**Source information**

------------------------------------------------------------------------

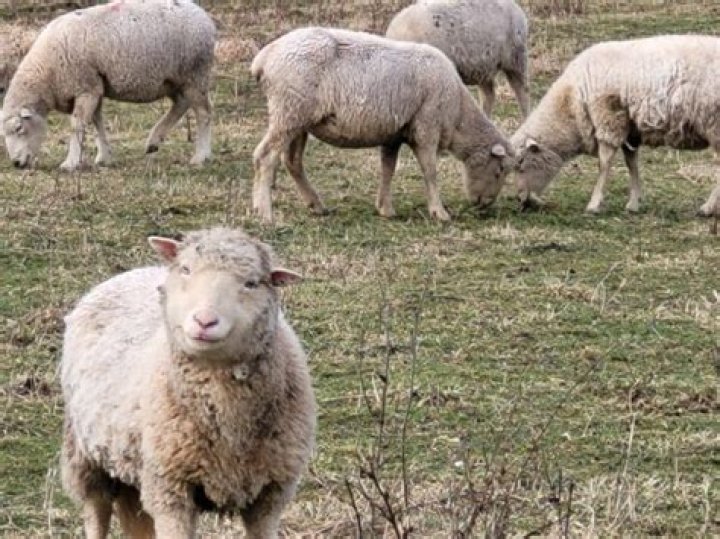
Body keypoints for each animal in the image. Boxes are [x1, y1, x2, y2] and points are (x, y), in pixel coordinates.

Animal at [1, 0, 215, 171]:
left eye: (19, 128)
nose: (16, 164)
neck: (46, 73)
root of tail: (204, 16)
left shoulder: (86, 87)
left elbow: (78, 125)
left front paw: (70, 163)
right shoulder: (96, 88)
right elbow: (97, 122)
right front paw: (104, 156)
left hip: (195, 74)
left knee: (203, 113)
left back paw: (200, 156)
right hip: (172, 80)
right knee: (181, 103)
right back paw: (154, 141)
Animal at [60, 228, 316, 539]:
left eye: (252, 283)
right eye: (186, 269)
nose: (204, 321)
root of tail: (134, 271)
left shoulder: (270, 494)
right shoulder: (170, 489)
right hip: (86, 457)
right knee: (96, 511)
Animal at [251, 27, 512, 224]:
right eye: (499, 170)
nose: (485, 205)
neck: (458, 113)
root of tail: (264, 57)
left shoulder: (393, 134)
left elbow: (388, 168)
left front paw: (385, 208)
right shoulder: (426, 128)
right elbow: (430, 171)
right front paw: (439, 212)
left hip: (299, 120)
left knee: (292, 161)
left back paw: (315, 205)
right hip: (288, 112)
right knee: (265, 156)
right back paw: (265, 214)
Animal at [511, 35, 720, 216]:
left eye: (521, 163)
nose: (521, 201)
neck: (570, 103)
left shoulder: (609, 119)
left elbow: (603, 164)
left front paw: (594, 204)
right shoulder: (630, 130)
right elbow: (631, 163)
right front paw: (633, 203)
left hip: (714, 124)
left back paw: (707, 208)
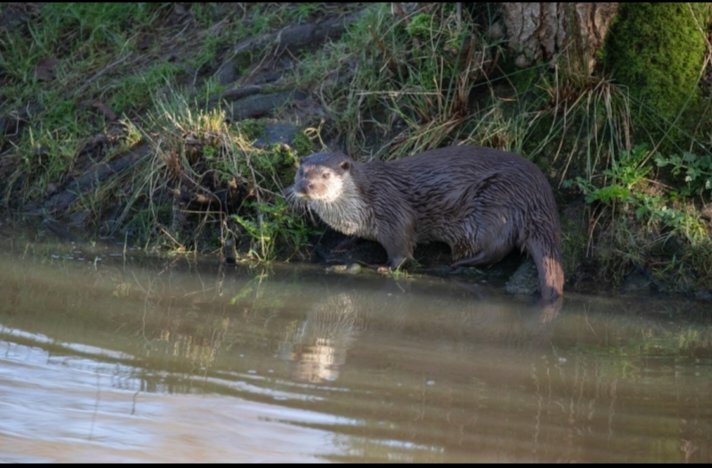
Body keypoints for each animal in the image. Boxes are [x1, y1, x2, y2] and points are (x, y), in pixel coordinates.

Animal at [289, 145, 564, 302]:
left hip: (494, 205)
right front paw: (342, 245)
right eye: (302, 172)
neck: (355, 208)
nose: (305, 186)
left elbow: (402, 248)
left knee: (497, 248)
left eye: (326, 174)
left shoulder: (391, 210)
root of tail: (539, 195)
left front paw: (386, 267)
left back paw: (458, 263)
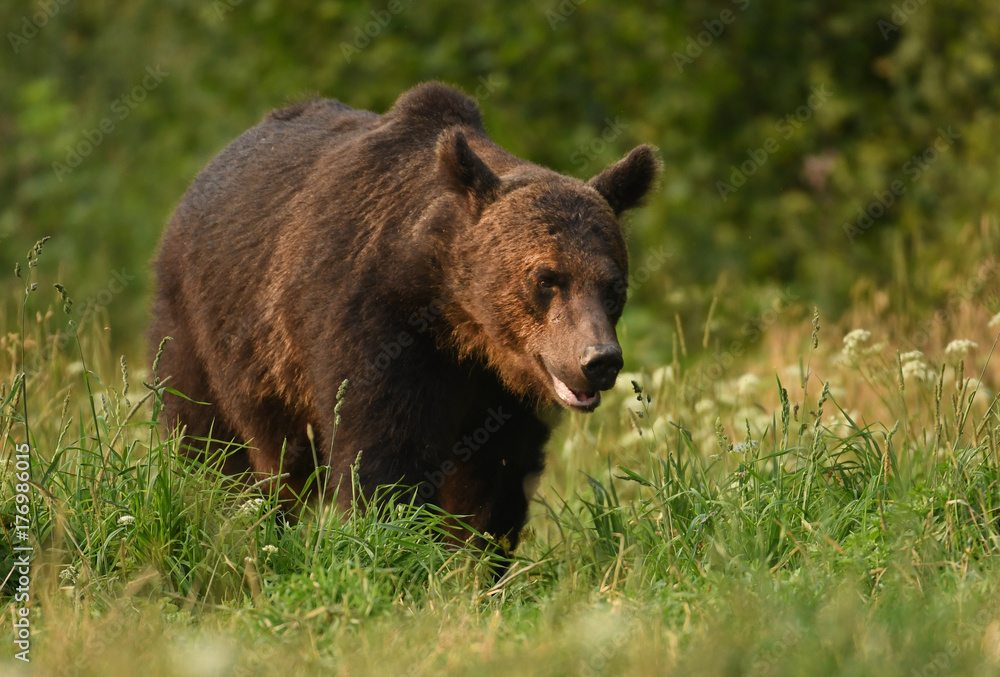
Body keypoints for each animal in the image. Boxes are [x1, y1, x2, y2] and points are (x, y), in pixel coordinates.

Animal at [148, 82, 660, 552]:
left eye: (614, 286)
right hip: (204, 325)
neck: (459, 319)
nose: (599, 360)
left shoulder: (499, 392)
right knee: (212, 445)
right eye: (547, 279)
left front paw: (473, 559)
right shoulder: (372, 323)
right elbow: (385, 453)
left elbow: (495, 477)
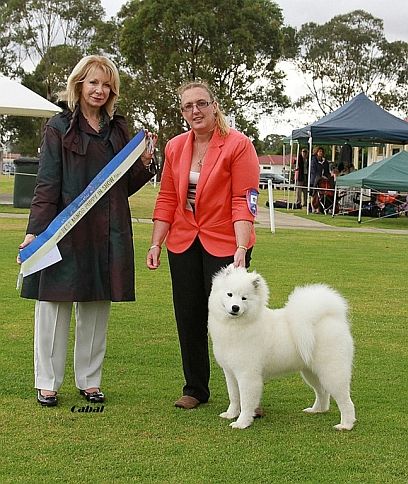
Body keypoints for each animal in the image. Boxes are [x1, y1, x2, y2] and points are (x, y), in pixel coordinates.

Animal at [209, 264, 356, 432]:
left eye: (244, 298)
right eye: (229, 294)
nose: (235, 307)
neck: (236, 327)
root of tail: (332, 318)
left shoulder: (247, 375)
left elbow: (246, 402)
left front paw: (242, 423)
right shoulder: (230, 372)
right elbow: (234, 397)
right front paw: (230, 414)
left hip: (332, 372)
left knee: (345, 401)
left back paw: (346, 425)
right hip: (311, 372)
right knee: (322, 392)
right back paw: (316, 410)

------------------------------------------------------------------------

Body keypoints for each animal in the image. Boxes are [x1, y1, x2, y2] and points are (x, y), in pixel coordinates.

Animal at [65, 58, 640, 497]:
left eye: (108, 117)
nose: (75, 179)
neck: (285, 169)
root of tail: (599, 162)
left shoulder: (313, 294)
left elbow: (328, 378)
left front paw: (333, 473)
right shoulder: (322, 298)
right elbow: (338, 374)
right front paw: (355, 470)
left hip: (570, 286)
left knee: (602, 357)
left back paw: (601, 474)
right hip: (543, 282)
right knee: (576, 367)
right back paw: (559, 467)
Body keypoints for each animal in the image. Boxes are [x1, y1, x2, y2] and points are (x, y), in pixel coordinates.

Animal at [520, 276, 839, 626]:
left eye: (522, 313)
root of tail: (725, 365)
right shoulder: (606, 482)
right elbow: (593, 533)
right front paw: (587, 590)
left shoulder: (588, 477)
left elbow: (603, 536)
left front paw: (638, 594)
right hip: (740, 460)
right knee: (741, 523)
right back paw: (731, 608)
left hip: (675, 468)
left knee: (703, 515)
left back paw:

------------------------------------------------------------------------

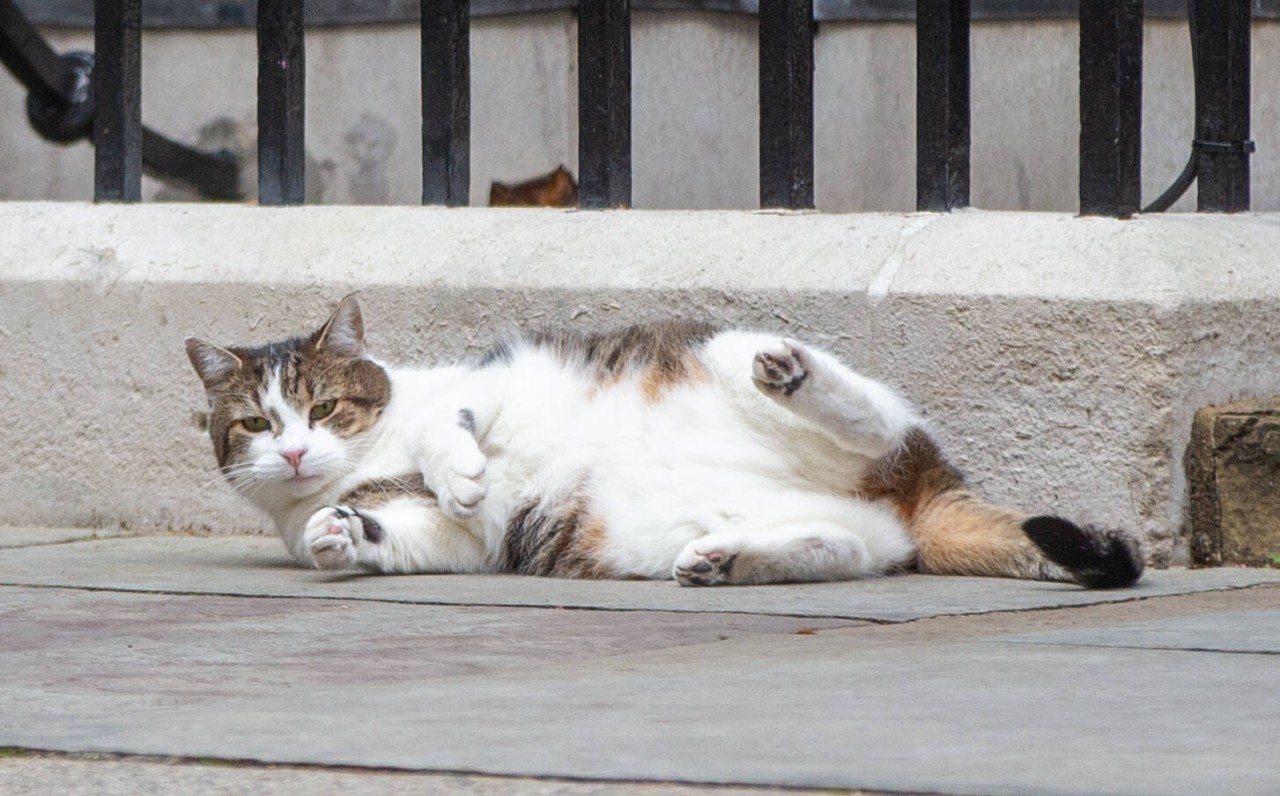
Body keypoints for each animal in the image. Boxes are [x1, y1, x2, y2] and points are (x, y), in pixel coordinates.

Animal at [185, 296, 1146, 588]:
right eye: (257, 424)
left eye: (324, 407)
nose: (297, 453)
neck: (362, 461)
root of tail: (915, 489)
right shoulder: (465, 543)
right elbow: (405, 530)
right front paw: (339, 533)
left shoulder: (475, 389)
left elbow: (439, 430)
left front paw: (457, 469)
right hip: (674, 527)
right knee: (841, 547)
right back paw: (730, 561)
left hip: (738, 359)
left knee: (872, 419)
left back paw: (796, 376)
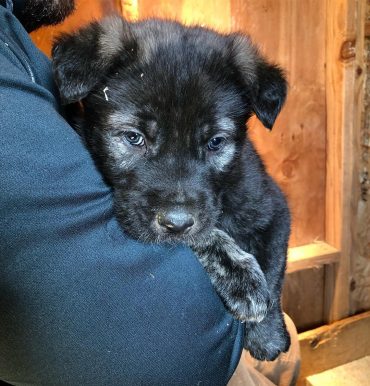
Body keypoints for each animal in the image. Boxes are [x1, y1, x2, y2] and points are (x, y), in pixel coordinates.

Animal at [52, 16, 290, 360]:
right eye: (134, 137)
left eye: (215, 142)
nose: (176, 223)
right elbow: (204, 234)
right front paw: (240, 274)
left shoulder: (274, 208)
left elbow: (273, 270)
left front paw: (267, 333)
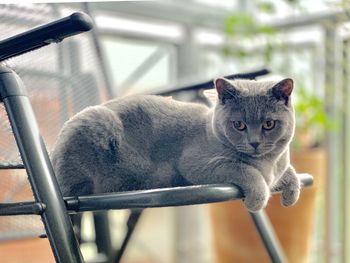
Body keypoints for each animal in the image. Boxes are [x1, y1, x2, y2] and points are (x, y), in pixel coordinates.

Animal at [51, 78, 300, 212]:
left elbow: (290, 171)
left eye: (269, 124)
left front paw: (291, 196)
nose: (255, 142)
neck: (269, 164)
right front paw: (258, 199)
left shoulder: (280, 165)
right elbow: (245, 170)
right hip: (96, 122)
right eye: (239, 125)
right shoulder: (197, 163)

------------------------------------------------------------------------

**Problem**
Would you output, from the records above, exactly the run of lines that starts at the line containing "left back paw: (601, 474)" and ends at the line containing "left hip: (675, 468)", and only that run?

**Answer for the task**
left back paw: (601, 474)
right hip: (543, 282)
right knee: (576, 367)
right back paw: (559, 467)
Body keypoints for each animal in the image. Boxes are [x1, y1, x2, y2] and points are (x, y), in pixel coordinates.

Animal at [520, 276, 839, 626]:
left eye: (522, 313)
root of tail: (725, 365)
right shoulder: (606, 482)
right elbow: (593, 533)
right front paw: (587, 590)
left shoulder: (588, 477)
left elbow: (603, 536)
left front paw: (638, 594)
right hip: (740, 460)
right knee: (741, 523)
right back paw: (731, 608)
left hip: (675, 468)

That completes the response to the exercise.